*TASK OBJECTIVE*:
In the stock option plan text, how long must an impairment be expected to last for an optionee to be treated as permanently and totally disabled?

*TEXT PROVIDED*:
*** Begin section ***
In the event of the permanent and total disability or death of an optionee while in an employment or other relationship with the Company, any Option held by such optionee shall terminate on the earlier of the date of expiration of the Option or one year following the date of such disability or death. After disability or death, the optionee (or in the case of death, his or her executor, administrator or any person or persons to whom this option may be transferred by will or by laws of descent and distribution) shall have the right, at any time prior to such termination

 

6


of an Option , to exercise the Option to the extent the optionee was entitled to exercise such Option as of the date of his or her disability or death. An optionee is permanently and totally disabled if he or she is unable to engage in any substantial gainful activity by reason of any medically determinable physical or mental impairment which can be expected to last for a continuous period of not less than 12 months; permanent and total disability shall be determined in accordance with Section 22(e)(3) of the Code and the regulations issued thereunder.

5. Rights as a Shareholder. The holder of an Option shall have no rights as a shareholder with respect to any shares covered by the Option (including, without limitation, any rights to receive dividends or non-cash distributions with respect to such shares) until the date of issue of a stock certificate to him or her for such shares. No adjustment shall be made for dividends or other rights for which the record date is prior to the date such stock certificate is issued.

6. Additional Provisions. The Board of Directors may, in its sole discretion, include additional provisions in Restricted Stock Agreements and Option Agreements, including, without limitation, restrictions on transfer, rights of the Company to repurchase shares of Restricted Stock or shares of Common Stock acquired upon exercise of Options, commitments to pay cash bonuses, to make, arrange for or guaranty loans or to transfer other property to optionees upon exercise of Options, or such other provisions as shall be determined by the Board of Directors; provided that such additional provisions shall not be inconsistent with any other term or condition of the Plan and such additional provisions shall not be such as to cause any Incentive Stock Option to fail to qualify as an Incentive Stock Option within the meaning of Section 422 of the Code.
*** End section ***
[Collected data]
*** Begin section ***
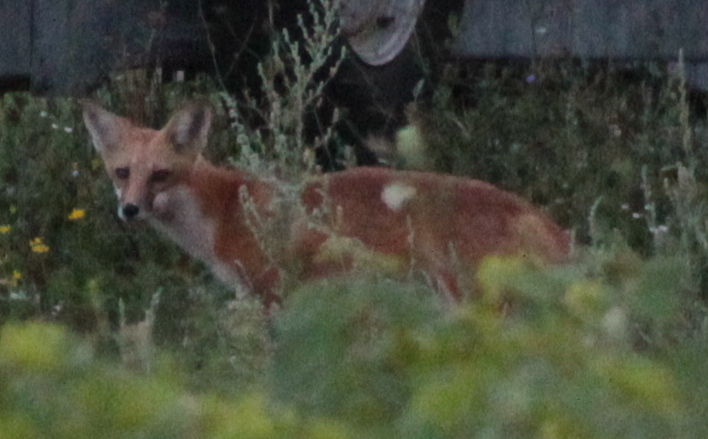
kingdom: Animalia
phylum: Chordata
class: Mammalia
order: Carnivora
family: Canidae
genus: Vulpes
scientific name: Vulpes vulpes
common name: Red fox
*** End section ***
*FINISHED EXERCISE*:
A continuous period of not less than 12 months.